Pleurisy (also referred to as pleuritis) is the inflammation of the pleural layers surrounding the lungs. Pain is caused when there is friction between the layers. Pleurisy is a symptom of an underlying condition, not a condition in itself.

There are two layers of epithelium, the visceral pleura encases the lungs, and the parietal pleura covers the mediastrinum and chest wall. The two pleuras meet at the hilum. The pleural space between the pleuras contains lubricating fluid which helps prevent friction occurring between the two layers. The visceral pleura has an autonomic nerve supply which gives no pain sensation, whereas the parietal pleura has sensory nerve endings supplied by the phrenic nerve and therefore can experience pain.

Accumulation of pleural fluid suggests and increase of fluid production that exceeds the ability of the lymphatic system to remove it, or an obstruction in the pleural space.

Pleurisy is often caused by viral infections, but when a patient presents with pleurisy it is important first to rule out any life-threatening conditions such as MI and PE first. Although pleurisy is generally a symptom of an underlying condition, sometimes pleurisy is idiopathic.

Patients present with pain, particularly on breathing, as the pleura surfaces become inflamed and cause friction, this pleural rub can sometimes be heard as a scratching sound on inspiration. A key feature of pleurisy is that the pain is sharp and is exacerbated on coughing, sneezing or taking a deep breath.

Other symptoms of pleurisy include fever, chills, rigors, shallow breathing, shortness of breath, productive cough, diminished breath sounds.

By determining how acute the pleurisy is the underlying cause is easier to discover; acute (minutes-hours), sub-acute (hours-days) chronic (days to weeks) or recurrent. Chest x-rays are normal diagnostic tests; not only will they show a pneumothorax but also will detect if there is pleural effusion. D-dimer tests are normal practice to rule out PE, ECG to detect MI and also a sputum sample should be sent for analysis.

A full history should be taken; previous chest pain, respiratory problems, long haul travel (immobility), how long the pain has been present, what the pain is like, what triggers it, what relieves it, accompanying symptoms, shortness of breath, syncope, cough, wheezing, past medical history. Observation should be taken; respiratory rate/quality, BP, pulse, temperature (ECG is also useful). The Early Warning System should be used if in an acute setting.

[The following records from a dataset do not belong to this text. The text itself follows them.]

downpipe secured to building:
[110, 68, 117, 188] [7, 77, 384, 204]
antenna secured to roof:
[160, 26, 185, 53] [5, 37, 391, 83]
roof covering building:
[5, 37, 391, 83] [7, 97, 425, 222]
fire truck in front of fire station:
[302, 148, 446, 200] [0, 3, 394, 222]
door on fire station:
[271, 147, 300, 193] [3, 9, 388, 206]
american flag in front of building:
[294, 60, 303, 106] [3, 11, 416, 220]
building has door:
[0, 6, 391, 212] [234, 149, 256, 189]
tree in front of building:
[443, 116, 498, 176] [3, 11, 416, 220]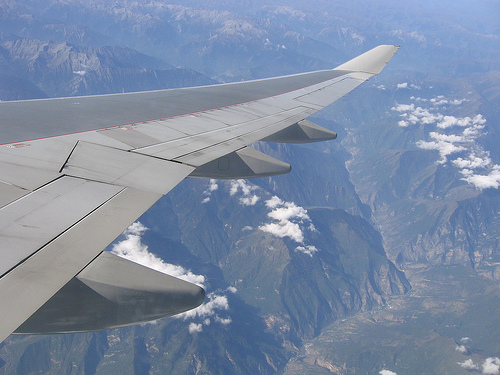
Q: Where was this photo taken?
A: In air.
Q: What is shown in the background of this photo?
A: Mountains.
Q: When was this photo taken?
A: Daytime.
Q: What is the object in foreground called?
A: Airplane wing.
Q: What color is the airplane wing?
A: Gray.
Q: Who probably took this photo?
A: Passenger on plane.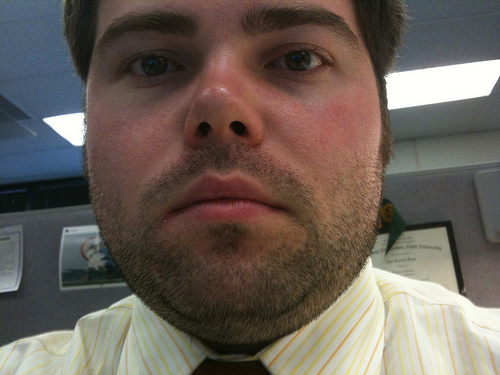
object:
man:
[8, 1, 488, 375]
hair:
[61, 1, 407, 69]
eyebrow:
[93, 10, 202, 50]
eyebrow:
[242, 2, 364, 46]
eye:
[120, 49, 187, 80]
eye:
[265, 45, 341, 75]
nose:
[184, 47, 264, 154]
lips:
[185, 170, 264, 201]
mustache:
[143, 143, 320, 223]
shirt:
[0, 261, 499, 374]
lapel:
[115, 277, 388, 361]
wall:
[2, 153, 497, 346]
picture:
[58, 225, 127, 290]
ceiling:
[1, 2, 499, 190]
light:
[42, 106, 96, 150]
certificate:
[361, 220, 462, 296]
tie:
[190, 356, 267, 374]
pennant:
[377, 196, 404, 254]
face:
[92, 9, 369, 281]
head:
[70, 2, 412, 345]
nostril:
[195, 120, 212, 137]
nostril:
[229, 120, 251, 137]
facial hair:
[85, 132, 385, 347]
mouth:
[167, 169, 292, 232]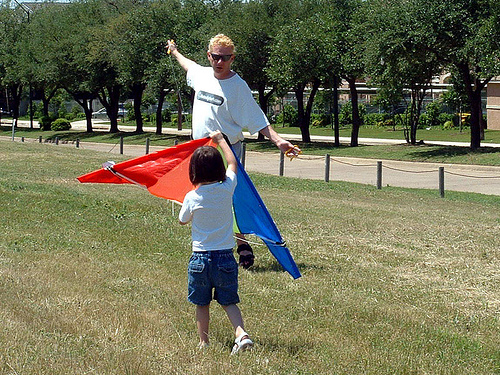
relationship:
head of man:
[186, 19, 262, 86] [114, 22, 340, 137]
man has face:
[114, 22, 340, 137] [202, 48, 242, 77]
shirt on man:
[172, 181, 269, 260] [114, 22, 340, 137]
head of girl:
[186, 19, 262, 86] [176, 140, 272, 373]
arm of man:
[242, 76, 312, 149] [114, 22, 340, 137]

Pleurisy is generally treated initially with NSAIDs (use with caution in those with asthma, as with those with gastric ulcers,, patients over 65 and those on aspirin, anti-coagulants, corticosteroids or SSRIs). Indomethacin given 50-100mg daily can improve lung function and relieve pleuritic pain in chronic cases. If NSAIDs are unsuitable, or not tolerated narcotic analgesia can be given but caution is essential as it can cause respiratory depression. It must also be considered that pleurisy is a symptom of an underlying condition requires prompt diagnosis and treatment.

2 thoughts on “Pleurisy

  1. I’ve had pleurisy since Thanksgiving, diagnosed by a chest xray. The doctor initially thought I had walking pneumonia( & I was on an antibiotic for a sinus infection so maybe this is what caused it). It’s still not gone. Had to quit smoking because the smoke hurt….I’ve been on antibiotics and steroids. I’m exhausted, have no cough, but do have a very low grade fever. From what I’ve read this can go on for months…but I will have to go for a CT scan if my chest continues to hurt.
    I was wondering about what other “underlying conditions” could cause this. Do you mean an infection, virus or other illnesses? I am trying to find out as much as I can to get rid of this horrifically painful thing. Drinking lots of herbal tea, staying out of the cold when possible, getting lots of rest, etc.

    1. Pleurisy is really inflammation of the pleural layers. Lots of things can do that, unfortunately, and pleurisy is a really horrible. As mentioned, it’s a symptom of something else, so your doctor would need to rule out bacterial, viral, physical or chemical stimuli (giving up smoking is always a big help; you probably found that youself). There are so many things that could cause it, hopefully your doc is working on that. In the meantime, do what you can to find out what makes it worse, and what alleviates it. It’s valuable info for your doc, and helps will make life more bearable for you while you’ve got the lurgy.